Step 1 consisted of the independent and anonymous forward translation of the original MAUQ from English to French by 2 professional translators with French as their mother tongue. One of the 2 translators was familiar with digital health terminology, and the other was familiar with the cultural and linguistic nuances of French.

Step 2

In step 2, a comparison of the 2 translated versions with the original was performed by a team comprising the 2 translators, a nurse (JG; member of the research team), and a third-party translator to assess the degree of equivalence of the translation.
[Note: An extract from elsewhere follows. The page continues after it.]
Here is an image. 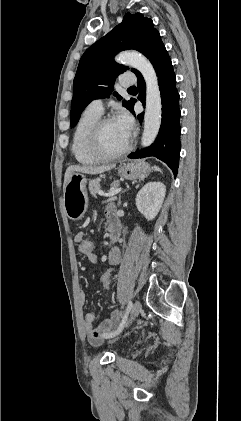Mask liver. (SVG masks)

Ambiguities and differences between words, phrases, grammar, and meanings were discussed in a virtual meeting to reach consensus regarding the first version of the translated MAUQ.

Step 3

Step 3 involved the independent and anonymous back translation of the translated version to English by 2 other certified translators with English as their mother tongue and no previous knowledge about the original MAUQ. They had to consider the French version as the original.

Step 4

In step 4, a committee (n=6) compared these 2 back-translated versions with the original MAUQ version to assess the degree of equivalence of the back translations. This committee, which included all 4 bilingual and bicultural translators who worked in steps 1 and 3, a nurse (JG; member of the research team), and a health care provider (an experienced acute care nurse), was formed to discuss ambiguities and differences between words, phrases, grammar, and meanings. Consensus for each of the statements was established during a virtual meeting, ensuring consistency and clarity of formulation according to the Canadian French language and culture. The prefinal version of the translated and adapted questionnaire was consolidated and named MAUQ en français (MAUQ-FR).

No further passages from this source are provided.